Zhu Xiangyang has become the first Taiwan resident permitted to practise law in the mainland, after passing China's annual judicial exam in September last year.
"I've been waiting for this lawyer certificate for 15 years," said Zhu, when he received the approval of internship from the Beijing Bar Association recently.
Zhu, like any Chinese lawyer, is required to take a one-year internship in a law firm before he can be granted a lawyer certificate to be an officially PRC-qualified lawyer. Now he is working as a trainee lawyer in Beijing Lantern Law Firm.
It is Zhu's second try to obtain the mainland lawyer qualification.
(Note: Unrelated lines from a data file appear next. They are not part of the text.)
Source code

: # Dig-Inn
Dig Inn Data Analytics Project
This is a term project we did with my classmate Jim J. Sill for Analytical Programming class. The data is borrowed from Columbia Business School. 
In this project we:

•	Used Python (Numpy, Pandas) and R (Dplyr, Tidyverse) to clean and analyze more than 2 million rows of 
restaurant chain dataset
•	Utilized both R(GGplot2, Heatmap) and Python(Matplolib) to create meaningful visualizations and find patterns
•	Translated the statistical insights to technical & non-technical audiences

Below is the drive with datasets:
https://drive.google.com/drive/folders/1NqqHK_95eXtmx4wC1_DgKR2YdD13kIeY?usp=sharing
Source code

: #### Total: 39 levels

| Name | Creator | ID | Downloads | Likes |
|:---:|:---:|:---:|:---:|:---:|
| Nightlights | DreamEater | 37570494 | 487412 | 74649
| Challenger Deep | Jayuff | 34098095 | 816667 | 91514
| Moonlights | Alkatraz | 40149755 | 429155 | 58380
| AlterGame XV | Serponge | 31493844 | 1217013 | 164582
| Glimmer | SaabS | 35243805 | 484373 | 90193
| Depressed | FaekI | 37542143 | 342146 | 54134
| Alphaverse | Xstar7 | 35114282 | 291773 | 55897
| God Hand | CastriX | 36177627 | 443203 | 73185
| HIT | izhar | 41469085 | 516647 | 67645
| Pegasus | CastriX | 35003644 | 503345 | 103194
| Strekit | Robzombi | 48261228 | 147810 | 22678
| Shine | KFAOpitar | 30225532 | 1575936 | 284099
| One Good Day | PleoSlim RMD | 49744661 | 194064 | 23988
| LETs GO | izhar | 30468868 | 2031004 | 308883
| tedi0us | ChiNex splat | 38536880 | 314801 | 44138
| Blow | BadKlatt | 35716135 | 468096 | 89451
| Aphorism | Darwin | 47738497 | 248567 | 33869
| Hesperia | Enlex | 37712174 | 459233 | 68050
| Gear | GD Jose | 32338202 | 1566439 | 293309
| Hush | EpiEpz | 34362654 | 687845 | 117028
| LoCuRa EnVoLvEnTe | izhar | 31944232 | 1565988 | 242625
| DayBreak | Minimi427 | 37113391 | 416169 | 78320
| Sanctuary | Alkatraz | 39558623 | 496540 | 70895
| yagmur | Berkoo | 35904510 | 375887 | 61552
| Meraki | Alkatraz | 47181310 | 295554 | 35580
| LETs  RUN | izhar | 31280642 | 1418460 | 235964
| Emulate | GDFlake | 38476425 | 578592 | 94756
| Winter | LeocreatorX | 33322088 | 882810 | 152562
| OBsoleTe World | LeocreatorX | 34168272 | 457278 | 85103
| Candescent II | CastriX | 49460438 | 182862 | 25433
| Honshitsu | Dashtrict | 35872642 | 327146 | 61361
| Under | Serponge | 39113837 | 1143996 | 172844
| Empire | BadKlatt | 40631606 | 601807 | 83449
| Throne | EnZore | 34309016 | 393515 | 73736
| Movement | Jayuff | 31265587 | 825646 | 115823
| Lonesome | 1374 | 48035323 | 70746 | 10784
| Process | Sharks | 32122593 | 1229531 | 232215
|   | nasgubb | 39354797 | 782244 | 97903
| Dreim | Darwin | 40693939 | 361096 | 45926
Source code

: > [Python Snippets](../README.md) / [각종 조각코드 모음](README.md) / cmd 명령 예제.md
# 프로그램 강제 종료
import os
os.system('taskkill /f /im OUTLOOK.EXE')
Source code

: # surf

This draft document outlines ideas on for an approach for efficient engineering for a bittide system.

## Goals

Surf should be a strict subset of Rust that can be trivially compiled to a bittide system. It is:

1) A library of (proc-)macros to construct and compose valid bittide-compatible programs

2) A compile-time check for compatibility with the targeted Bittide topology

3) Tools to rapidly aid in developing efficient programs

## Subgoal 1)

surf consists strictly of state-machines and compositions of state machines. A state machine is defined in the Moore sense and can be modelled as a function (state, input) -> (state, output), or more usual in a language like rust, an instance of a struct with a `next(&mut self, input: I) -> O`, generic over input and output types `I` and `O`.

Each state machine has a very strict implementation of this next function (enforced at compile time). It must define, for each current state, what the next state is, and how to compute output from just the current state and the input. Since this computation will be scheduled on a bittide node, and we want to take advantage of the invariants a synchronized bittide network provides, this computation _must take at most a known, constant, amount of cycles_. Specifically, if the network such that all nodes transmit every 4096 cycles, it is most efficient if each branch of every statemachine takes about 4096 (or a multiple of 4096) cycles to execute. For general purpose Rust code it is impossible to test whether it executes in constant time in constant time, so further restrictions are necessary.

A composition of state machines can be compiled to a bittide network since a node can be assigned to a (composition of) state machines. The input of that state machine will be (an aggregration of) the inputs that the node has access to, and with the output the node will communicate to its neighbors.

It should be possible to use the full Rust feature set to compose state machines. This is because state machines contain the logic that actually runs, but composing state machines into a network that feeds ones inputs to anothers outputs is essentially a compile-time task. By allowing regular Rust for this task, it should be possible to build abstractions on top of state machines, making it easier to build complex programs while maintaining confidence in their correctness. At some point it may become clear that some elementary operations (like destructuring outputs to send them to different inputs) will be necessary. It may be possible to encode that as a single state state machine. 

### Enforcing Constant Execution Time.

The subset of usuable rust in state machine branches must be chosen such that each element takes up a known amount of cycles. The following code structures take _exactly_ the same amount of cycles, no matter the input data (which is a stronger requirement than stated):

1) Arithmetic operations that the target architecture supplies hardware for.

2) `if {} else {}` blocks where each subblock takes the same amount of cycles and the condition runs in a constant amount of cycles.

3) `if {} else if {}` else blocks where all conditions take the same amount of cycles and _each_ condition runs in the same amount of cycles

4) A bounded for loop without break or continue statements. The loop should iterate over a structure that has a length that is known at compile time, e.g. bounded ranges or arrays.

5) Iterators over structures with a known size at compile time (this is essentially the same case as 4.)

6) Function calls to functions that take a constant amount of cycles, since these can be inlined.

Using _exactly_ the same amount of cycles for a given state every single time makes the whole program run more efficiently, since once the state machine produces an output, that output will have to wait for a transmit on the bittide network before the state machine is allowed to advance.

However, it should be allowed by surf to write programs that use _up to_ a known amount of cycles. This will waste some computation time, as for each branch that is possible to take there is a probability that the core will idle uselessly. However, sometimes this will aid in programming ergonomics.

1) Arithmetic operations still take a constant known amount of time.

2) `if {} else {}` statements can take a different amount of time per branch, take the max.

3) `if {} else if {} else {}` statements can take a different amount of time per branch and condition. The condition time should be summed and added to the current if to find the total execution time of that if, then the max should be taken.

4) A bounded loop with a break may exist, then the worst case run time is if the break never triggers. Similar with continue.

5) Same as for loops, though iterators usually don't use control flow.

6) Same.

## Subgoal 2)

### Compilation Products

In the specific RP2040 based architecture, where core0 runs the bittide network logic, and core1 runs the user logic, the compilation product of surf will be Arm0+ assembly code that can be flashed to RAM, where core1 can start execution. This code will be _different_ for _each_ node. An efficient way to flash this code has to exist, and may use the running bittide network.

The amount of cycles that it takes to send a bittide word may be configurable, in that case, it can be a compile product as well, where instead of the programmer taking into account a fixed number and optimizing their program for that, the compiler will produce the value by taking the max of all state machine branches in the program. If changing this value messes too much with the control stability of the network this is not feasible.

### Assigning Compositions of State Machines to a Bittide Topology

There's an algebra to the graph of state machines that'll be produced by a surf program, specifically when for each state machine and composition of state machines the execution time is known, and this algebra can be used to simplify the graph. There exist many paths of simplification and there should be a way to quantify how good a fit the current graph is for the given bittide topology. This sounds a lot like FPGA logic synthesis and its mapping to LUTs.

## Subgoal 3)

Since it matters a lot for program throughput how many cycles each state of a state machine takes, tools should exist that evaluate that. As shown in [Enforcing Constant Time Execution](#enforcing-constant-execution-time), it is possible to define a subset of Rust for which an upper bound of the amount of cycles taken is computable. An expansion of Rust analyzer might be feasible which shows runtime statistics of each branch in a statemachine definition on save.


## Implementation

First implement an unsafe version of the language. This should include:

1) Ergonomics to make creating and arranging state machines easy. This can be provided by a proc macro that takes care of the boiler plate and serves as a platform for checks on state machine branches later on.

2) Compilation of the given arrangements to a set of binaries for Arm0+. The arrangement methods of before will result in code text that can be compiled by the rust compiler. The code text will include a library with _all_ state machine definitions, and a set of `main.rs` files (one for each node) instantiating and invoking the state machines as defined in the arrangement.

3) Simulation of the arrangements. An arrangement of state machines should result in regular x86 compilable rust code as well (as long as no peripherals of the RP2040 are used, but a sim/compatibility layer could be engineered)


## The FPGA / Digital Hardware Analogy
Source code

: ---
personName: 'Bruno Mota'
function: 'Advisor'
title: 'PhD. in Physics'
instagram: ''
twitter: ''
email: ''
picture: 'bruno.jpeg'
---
Early in 1990, Zhu studied Chinese law in Xiamen University, Fujian Province. He sat the mainland judicial exam for the first time in Hong Kong in 1994 when China gave a one-off dispensation to the Taiwanese. Although he was one of the three Taiwanese who got a pass in that test, the qualification was then pronounced invalid.
In recent years, with the drive to boost economic ties across the Taiwan Straits, many Taiwan residents have enquired about China's judicial exam and expressed interest in taking the exam. In 2008, the Chinese government finally put judicial reform on its agenda and made Taiwan residents eligible to practise in the mainland.
Taiwanese have been allowed to sit the exam since April 2008, when China's Ministry of Justice announced regulations giving the green light to Taiwan residents again.
The new regulations were followed by a series of operative guidelines which became effective on 1 January 2009. The relaxation of judicial control is expected to help promote cross-strait relations and provide better legal services in the mainland.
The first exam after the new regulations were brought in attracted over 600 Taiwanese candidates, 37 of whom passed.